Leonard Weiss, the author of the US Nonproliferation Act of 1978, when he served as staff director of both the Senate Subcommittee on Energy and Nuclear Proliferation and the Committee on Governmental Affairs then chaired by Senator John Glenn, told rediff.com that he had been closely following "the dust-up over the 1998 test results," and that interestingly it had similarities with the US experience during its early years of testing.

Weiss, now among many other things, a consultant to the Lawrence Livermore National Laboratory, which tracks classified data on nuclear weapons programmes worldwide, said, "I have no independent information to say whether one side or the other is correct. But it was the US experience early in the testing programmes for new warheads that each test raised questions that the weapon scientists said required more tests before the warhead was 'certified' for reliability and inclusion in the arsenal."

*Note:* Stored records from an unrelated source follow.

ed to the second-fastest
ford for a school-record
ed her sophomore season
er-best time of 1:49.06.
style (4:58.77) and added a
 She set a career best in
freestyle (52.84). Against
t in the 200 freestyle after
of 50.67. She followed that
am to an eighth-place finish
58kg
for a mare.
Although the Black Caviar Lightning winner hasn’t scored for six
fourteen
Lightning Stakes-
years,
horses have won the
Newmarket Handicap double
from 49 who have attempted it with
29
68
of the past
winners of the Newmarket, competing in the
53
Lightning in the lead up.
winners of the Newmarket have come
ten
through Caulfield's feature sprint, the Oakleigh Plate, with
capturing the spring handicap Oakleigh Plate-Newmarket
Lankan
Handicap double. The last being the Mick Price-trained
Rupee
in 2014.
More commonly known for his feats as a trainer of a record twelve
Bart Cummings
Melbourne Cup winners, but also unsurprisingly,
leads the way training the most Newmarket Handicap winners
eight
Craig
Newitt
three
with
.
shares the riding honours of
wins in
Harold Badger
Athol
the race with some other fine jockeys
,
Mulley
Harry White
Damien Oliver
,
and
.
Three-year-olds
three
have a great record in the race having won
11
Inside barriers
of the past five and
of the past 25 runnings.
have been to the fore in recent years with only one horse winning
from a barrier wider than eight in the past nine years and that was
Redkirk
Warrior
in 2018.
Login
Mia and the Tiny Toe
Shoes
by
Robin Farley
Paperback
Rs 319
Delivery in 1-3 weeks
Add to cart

"I have no doubt that, in the case of the US, more tests were requested and performed than were needed," and quipped, "if a scientist's career depends on weapons tests, he or she is likely to support more testing, and the US spared no expense when it came to the weapons labs."

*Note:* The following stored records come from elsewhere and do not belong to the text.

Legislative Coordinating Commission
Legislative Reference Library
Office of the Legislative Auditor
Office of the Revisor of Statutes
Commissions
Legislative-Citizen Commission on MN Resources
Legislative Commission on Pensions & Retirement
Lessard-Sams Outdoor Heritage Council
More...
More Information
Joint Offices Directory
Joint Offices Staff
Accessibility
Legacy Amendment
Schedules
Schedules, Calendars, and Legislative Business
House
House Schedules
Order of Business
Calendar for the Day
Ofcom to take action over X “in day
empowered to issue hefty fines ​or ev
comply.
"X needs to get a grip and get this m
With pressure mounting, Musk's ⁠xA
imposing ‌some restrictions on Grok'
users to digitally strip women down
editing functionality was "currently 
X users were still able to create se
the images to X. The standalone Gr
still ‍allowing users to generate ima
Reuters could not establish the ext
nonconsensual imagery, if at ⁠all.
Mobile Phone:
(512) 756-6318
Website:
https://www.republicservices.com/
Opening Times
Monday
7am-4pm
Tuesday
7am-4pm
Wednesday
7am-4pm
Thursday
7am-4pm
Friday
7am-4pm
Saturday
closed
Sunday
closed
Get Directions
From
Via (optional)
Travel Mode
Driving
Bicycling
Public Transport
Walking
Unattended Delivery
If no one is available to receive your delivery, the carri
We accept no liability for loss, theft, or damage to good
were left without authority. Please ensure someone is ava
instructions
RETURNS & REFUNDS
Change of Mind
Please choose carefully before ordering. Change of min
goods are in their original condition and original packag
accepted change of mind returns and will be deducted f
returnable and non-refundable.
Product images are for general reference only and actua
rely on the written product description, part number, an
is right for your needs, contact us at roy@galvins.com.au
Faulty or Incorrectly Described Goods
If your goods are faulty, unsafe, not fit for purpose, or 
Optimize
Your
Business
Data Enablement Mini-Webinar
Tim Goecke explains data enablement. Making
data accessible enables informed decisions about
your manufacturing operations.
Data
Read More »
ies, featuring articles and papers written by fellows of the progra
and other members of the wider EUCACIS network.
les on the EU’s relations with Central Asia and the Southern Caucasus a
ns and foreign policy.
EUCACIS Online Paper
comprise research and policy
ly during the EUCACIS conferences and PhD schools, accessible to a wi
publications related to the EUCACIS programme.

Weiss, however, acknowledged: "The Indian case presents a more complicated situation because, in the absence of information as to the level of Indian sophistication in the area of weapon simulation -- Indian claims notwithstanding -- it is hard to judge whether sufficient data was collected from Pokhran II to make further testing unnecessary from a weapon designer's perspective."

"Of course, from a more general perspective, the Indian weapon programme has produced sufficiently good weapons -- they did go 'bang' at Pokhran II -- to provide a nuclear deterrent that only insane fools or idiots would ignore."

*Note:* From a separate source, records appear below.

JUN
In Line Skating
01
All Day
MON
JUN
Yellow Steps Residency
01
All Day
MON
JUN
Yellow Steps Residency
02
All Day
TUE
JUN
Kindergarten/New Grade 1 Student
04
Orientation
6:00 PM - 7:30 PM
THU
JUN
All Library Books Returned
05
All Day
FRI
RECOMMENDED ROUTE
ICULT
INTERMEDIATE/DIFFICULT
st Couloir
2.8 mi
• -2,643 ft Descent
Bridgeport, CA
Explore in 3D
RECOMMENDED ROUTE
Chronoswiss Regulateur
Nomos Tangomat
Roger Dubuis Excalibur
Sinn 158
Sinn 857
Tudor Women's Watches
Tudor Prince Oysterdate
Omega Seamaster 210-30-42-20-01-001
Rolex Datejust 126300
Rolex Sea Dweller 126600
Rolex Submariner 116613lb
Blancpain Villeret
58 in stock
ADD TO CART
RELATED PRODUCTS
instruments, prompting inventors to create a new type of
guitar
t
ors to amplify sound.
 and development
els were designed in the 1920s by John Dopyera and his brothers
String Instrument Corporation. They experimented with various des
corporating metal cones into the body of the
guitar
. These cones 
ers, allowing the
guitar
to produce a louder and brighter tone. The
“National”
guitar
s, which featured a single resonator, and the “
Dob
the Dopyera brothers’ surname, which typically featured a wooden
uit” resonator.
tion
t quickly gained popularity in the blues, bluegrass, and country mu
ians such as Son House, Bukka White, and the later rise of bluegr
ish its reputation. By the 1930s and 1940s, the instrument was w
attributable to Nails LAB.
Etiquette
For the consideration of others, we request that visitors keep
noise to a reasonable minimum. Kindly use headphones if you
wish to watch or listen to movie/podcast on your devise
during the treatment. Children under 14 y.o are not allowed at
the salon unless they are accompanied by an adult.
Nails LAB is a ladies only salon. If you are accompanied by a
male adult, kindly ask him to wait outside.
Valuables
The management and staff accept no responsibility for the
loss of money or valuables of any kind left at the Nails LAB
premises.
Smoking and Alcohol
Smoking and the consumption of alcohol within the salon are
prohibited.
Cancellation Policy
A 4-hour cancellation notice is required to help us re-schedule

Weiss, who was also a vehement opponent of the Indo-US nuclear deal, along with the likes of Samore and Einhorn -- now the senior nonproliferation adviser to Secretary of State Hillary Clinton, said: "On that basis alone, India ought to sign the CTBT," but reiterated that "India has the same problem that the US does when it comes to testing."

"There will always be credentialed scientists insisting that more testing is needed to ensure reliability and safety, regardless of the real security situation or how low the likelihood of a nuclear war. And the weapon scientists in India, as is still the case in the US -- but decreasingly -- have too much sway in determining national security policy, while the political class is too afraid of challenging their judgment at a time when there is much security concerns among the populace."

Weiss said, "That's why those of us, who opposed the Indo-US nuclear agreement felt that the refusal of the Indian negotiators to give any quarter on the issue of testing meant that India would probably test again at some point, though the purpose would likely be mostly political rather than technologically substantive."

"I still believe in Indo-US technological cooperation, but I also think nuclear trade should wait until such time as India feels comfortable signing the CTBT and stops producing nuclear material for weapons." Weiss said, "The claim by some Indian scientists that India's computer simulation codes are sufficient for future improvements in weapon design only adds to the argument for the CTBT."